First the review of Deposits.  This is a full colour glossy, fifty-two page high quality Earth science magazine.  It is aimed at both beginners, enthusiasts and professionals.  The magazine has gained a strong reputation worldwide, for its superb quality of articles in topical areas.   Certainly, each issue does cover a great deal of ground (no pun intended).  Take for example issue 28 (Autumn 2011) which ever since its arrival before Christmas, it has been in residence in our board room available for all the staff to read.  In this particular edition, topics covered include an insight into the working day of a North Sea wellsite geologist, Palaeozoic fossils to be found in the southern Alps of Austria, Ammonites from New Guinea and the last part of a highly informative overview of the geology of Barbados.

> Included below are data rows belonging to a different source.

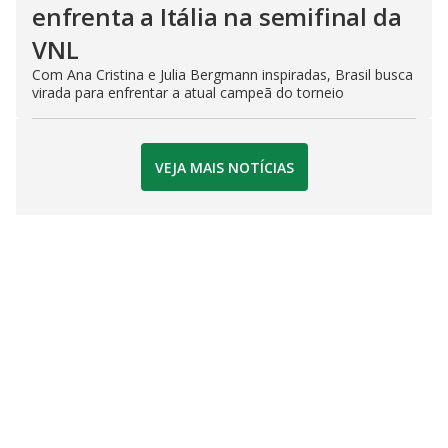
enfrenta a Itália na semifinal da
VNL
Com Ana Cristina e Julia Bergmann inspiradas, Brasil busca
virada para enfrentar a atual campeã do torneio
VEJA MAIS NOTÍCIAS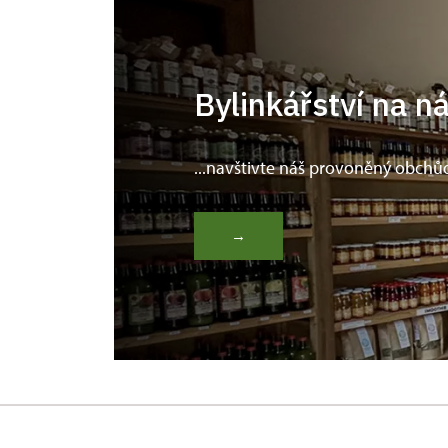
Bylinkářství na n
...navštivte náš provoněný obchů
→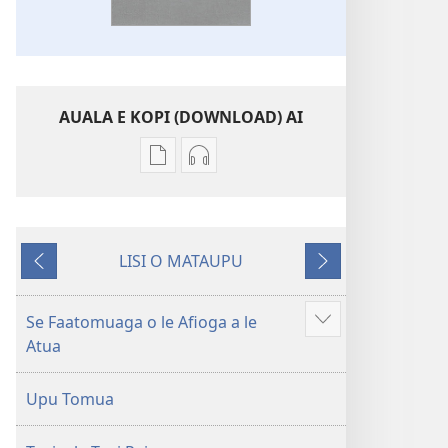
AUALA E KOPI (DOWNLOAD) AI
Vaega
Filifili
e
auala
kopi
e
ai
kopi
LISI O MATAUPU
se
ai
Mataupu
Mataupu
lomiga
O
ua
e
O
le
mavae
sosoo
Se Faatomuaga o le Afioga a le
Faaali
le
Tusi
Atua
isi
Tusi
Paia
mea
Paia
—
Upu Tomua
—
O
O
le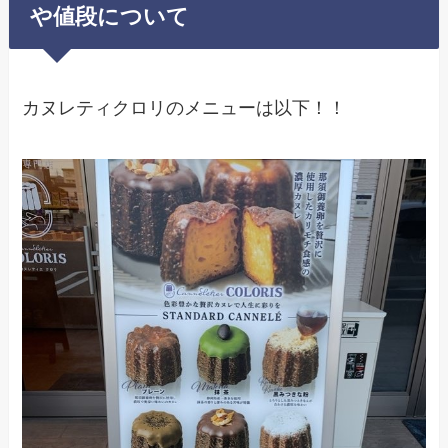
や値段について
カヌレティクロリのメニューは以下！！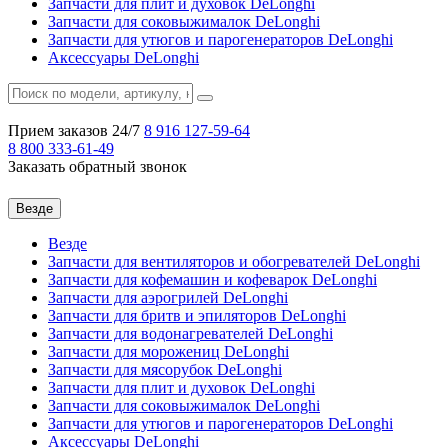
Запчасти для плит и духовок DeLonghi
Запчасти для соковыжималок DeLonghi
Запчасти для утюгов и парогенераторов DeLonghi
Аксессуары DeLonghi
Прием заказов 24/7
8 916
127-59-64
8 800
333-61-49
Заказать обратный звонок
Везде
Везде
Запчасти для вентиляторов и обогревателей DeLonghi
Запчасти для кофемашин и кофеварок DeLonghi
Запчасти для аэрогрилей DeLonghi
Запчасти для бритв и эпиляторов DeLonghi
Запчасти для водонагревателей DeLonghi
Запчасти для морожениц DeLonghi
Запчасти для мясорубок DeLonghi
Запчасти для плит и духовок DeLonghi
Запчасти для соковыжималок DeLonghi
Запчасти для утюгов и парогенераторов DeLonghi
Аксессуары DeLonghi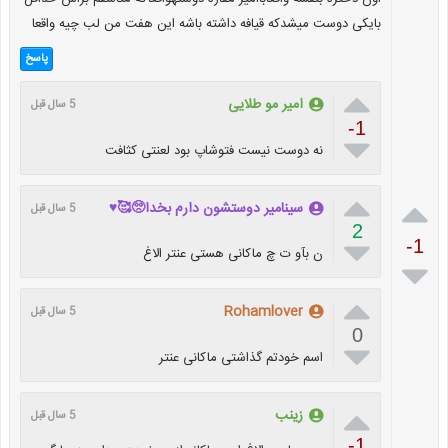
بایکی دوست میشدکه قیافه داشته باشه این هفت من لب چیه واقعا
پاسخ

امیر مو طلایی
5 سال قبل
-1

نه دوست نیست فتوشاپ بود لعنتی کثافت


سینامیر دوستشون دارم بخدا🥺🥰♥️
5 سال قبل
2

-1
ن بآو ت چ ماکانی هستی عنتر الاغ


Rohamlover
5 سال قبل
0

اسم خودتم گذاشتی ماکانی عنتر

زینب
5 سال قبل
-1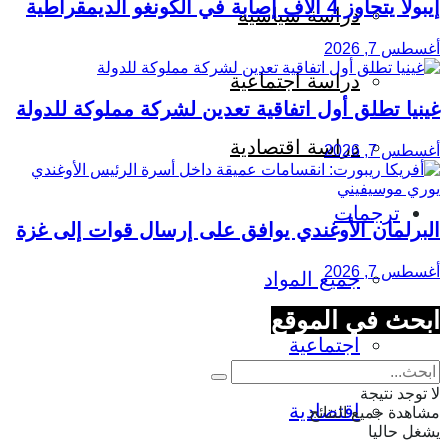
إيبولا يتجاوز 4 آلاف إصابة في الكونغو الديمقراطية
دراسة سياسية
أغسطس 7, 2026
دراسة اجتماعية
غينيا تطلق أول اتفاقية تعدين لشركة مملوكة للدولة
دراسة اقتصادية
أغسطس 7, 2026
ترجمات
البرلمان الأوغندي يوافق على إرسال قوات إلى غزة
أغسطس 7, 2026
جميع المواد
ابحث في الموقع
اجتماعية
لا توجد نتيجة
اقتصادية
مشاهدة جميع النتائج
يشغل حاليا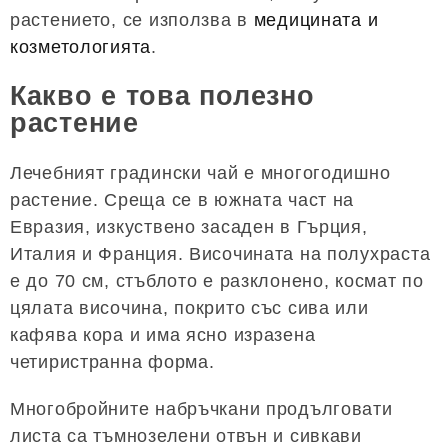
растението, се използва в
медицината и
козметологията
.
Какво е това полезно
растение
Лечебният градински чай е многогодишно
растение. Среща се в южната част на
Евразия, изкуствено засаден в Гърция,
Италия и Франция. Височината на полухраста
е до 70 см, стъблото е разклонено, космат по
цялата височина, покрито със сива или
кафява кора и има ясно изразена
четиристранна форма.
Многобройните набръчкани продълговати
листа са тъмнозелени отвън и сивкави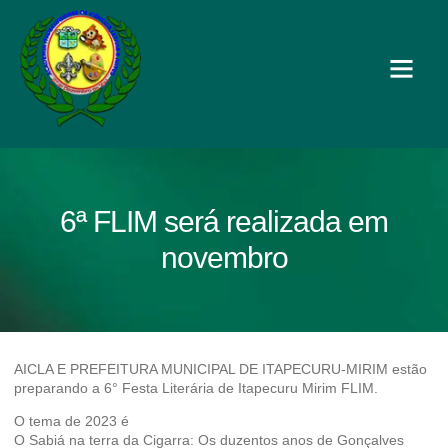
6ª FLIM será realizada em
novembro
AICLA E PREFEITURA MUNICIPAL DE ITAPECURU-MIRIM estão
preparando a 6° Festa Literária de Itapecuru Mirim FLIM.
O tema de 2023 é
O Sabiá na terra da Cigarra: Os duzentos anos de Gonçalves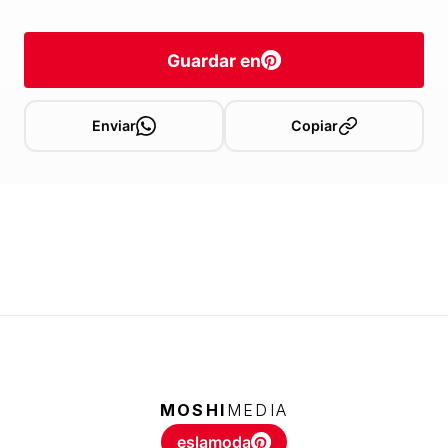
Guardar en
Enviar
Copiar
MOSHI
MEDIA
eslamoda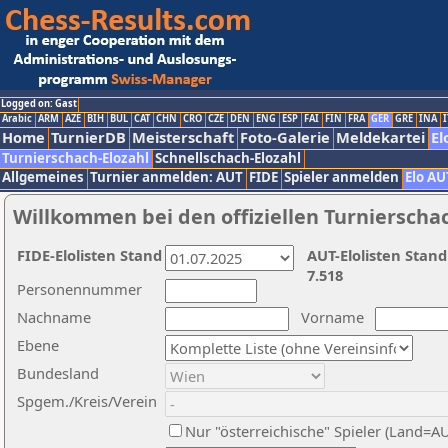
Logged on: Gast
Arabic
ARM
AZE
BIH
BUL
CAT
CHN
CRO
CZE
DEN
ENG
ESP
FAI
FIN
FRA
GER
GRE
INA
I
Home
TurnierDB
Meisterschaft
Foto-Galerie
Meldekartei
El
Turnierschach-Elozahl
Schnellschach-Elozahl
Allgemeines
Turnier anmelden: AUT
FIDE
Spieler anmelden
Elo AU
Willkommen bei den offiziellen Turnierscha
FIDE-Elolisten Stand
AUT-Elolisten Stand
7.518
Personennummer
Nachname
Vorname
Ebene
Bundesland
Spgem./Kreis/Verein
Nur "österreichische" Spieler (Land=A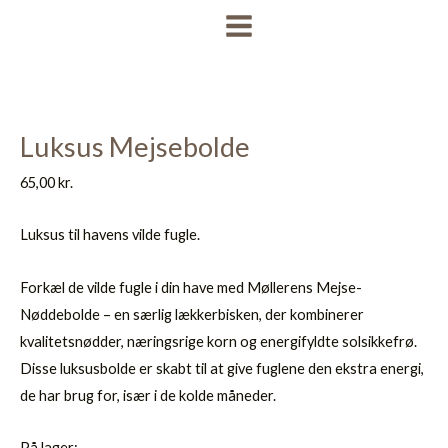
Gå
MAIN
til
MENU
indholdet
Luksus Mejsebolde
65,00
kr.
Luksus til havens vilde fugle.
Forkæl de vilde fugle i din have med Møllerens Mejse-
Nøddebolde – en særlig lækkerbisken, der kombinerer
kvalitetsnødder, næringsrige korn og energifyldte solsikkefrø.
Disse luksusbolde er skabt til at give fuglene den ekstra energi,
de har brug for, især i de kolde måneder.
På lager: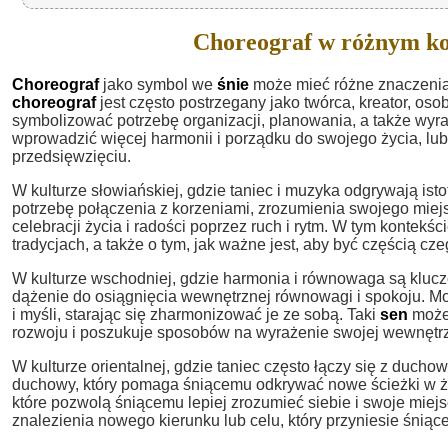
Choreograf w różnym ko
Choreograf
jako symbol we
śnie
może mieć różne znaczenia 
choreograf
jest często postrzegany jako twórca, kreator, osob
symbolizować potrzebę organizacji, planowania, a także wyra
wprowadzić więcej harmonii i porządku do swojego życia, lub
przedsięwzięciu.
W kulturze słowiańskiej, gdzie taniec i muzyka odgrywają istot
potrzebę połączenia z korzeniami, zrozumienia swojego miej
celebracji życia i radości poprzez ruch i rytm. W tym kontekści
tradycjach, a także o tym, jak ważne jest, aby być częścią c
W kulturze wschodniej, gdzie harmonia i równowaga są kluc
dążenie do osiągnięcia wewnętrznej równowagi i spokoju. M
i myśli, starając się zharmonizować je ze sobą. Taki
sen
może 
rozwoju i poszukuje sposobów na wyrażenie swojej wewnętrz
W kulturze orientalnej, gdzie taniec często łączy się z ducho
duchowy, który pomaga śniącemu odkrywać nowe ścieżki w życ
które pozwolą śniącemu lepiej zrozumieć siebie i swoje miej
znalezienia nowego kierunku lub celu, który przyniesie śniące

The Front Cover of Deposits Magazine

Issue 28 - Deposits Magazine


Picture Credit: UKGE

One of the great benefits of this magazine, is that it is written for the general reader.  Technical areas of geology are discussed using terms and concepts that everyone including casual fossil collectors can understand.  Scientific papers are summarised in such a way that much of the technical language is removed thus permitting all readers to learn about new discoveries and such like.  We at Everything Dinosaur, try to do the same for aspects of vertebrate palaeontology within this humble web log, so we greatly appreciated the efforts of the editorial team behind this excellent publication.

An example of this would be the article on the fossils of the Carpathian Basin (a substantial and highly fossiliferous region of eastern Europe covering Hungary, Romania, Slovakia, Ukraine, Slovenia, the Czech Republic and portions of Austria).  The authors of what will be a series of articles about the Carpathian Basin (Gareth Dyke and Istvan Fozy), have provided a well-written and hugely enjoyable article and we look forward to reading more about this fascinating area of eastern Europe in future issues of the magazine.

Now for the plea for help.  The foreshore at Bracklesham Bay running to Selsey in West Sussex is under threat and could potentially be closed to fossil collectors.  The local district council intends to close the beach to families, visitors and fossil collectors to the east of the Bracklesham car park, as they want to designate this area as a kite surfing zone.

We know the Bracklesham Bay area very well, although it has been a few years since we visited this site whilst in the Chichester area.  It is a beautiful part of the world and a very popular location for fossil collectors as the foreshore has abundant fossils, bivalves, sharks teeth, teeth from rays, gastropods etc. all dating from the Palaeogene Period (50-45 million years ago).  The site has easy access and fossils can simply be picked up off the beach, it is a great location for families and many a  young fossil collector has started their collection and fired their enthusiasm for geology after a visit to this part of West Sussex.  Proposed changes to sea defences are already threatening the site, but if the Bracklesham Bay site is closed to fossil collectors this would be a great shame.

Whilst we accept that this location is also very popular with wind surfers and surfers, it remains one of the most family friendly fossil hunting locations in the whole of southern England and as such if this site or part of it were to be closed to families, then this would be extremely sad.